- Work item
Leave out the lines before the one with "wall art [292,131,345,205]"; output that line and all remaining lines of the records exactly.

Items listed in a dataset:
● ● ●

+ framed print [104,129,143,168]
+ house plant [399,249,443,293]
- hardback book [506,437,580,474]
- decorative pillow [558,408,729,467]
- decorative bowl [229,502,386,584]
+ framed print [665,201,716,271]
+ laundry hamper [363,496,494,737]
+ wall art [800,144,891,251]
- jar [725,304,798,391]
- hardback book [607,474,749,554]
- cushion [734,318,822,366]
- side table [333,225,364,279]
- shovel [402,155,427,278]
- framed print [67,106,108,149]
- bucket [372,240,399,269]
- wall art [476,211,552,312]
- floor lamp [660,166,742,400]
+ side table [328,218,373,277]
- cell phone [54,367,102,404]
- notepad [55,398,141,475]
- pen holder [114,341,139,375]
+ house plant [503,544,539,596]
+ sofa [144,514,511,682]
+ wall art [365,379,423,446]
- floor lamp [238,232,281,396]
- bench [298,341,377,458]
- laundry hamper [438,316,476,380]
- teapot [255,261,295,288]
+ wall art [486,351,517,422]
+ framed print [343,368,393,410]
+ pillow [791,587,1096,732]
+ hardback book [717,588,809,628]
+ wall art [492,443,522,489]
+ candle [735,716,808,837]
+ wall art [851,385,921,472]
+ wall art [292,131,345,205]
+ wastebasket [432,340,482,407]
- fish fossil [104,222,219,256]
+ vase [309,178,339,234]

● ● ●

- Problem solution
+ wall art [292,131,345,205]
+ wastebasket [432,340,482,407]
- fish fossil [104,222,219,256]
+ vase [309,178,339,234]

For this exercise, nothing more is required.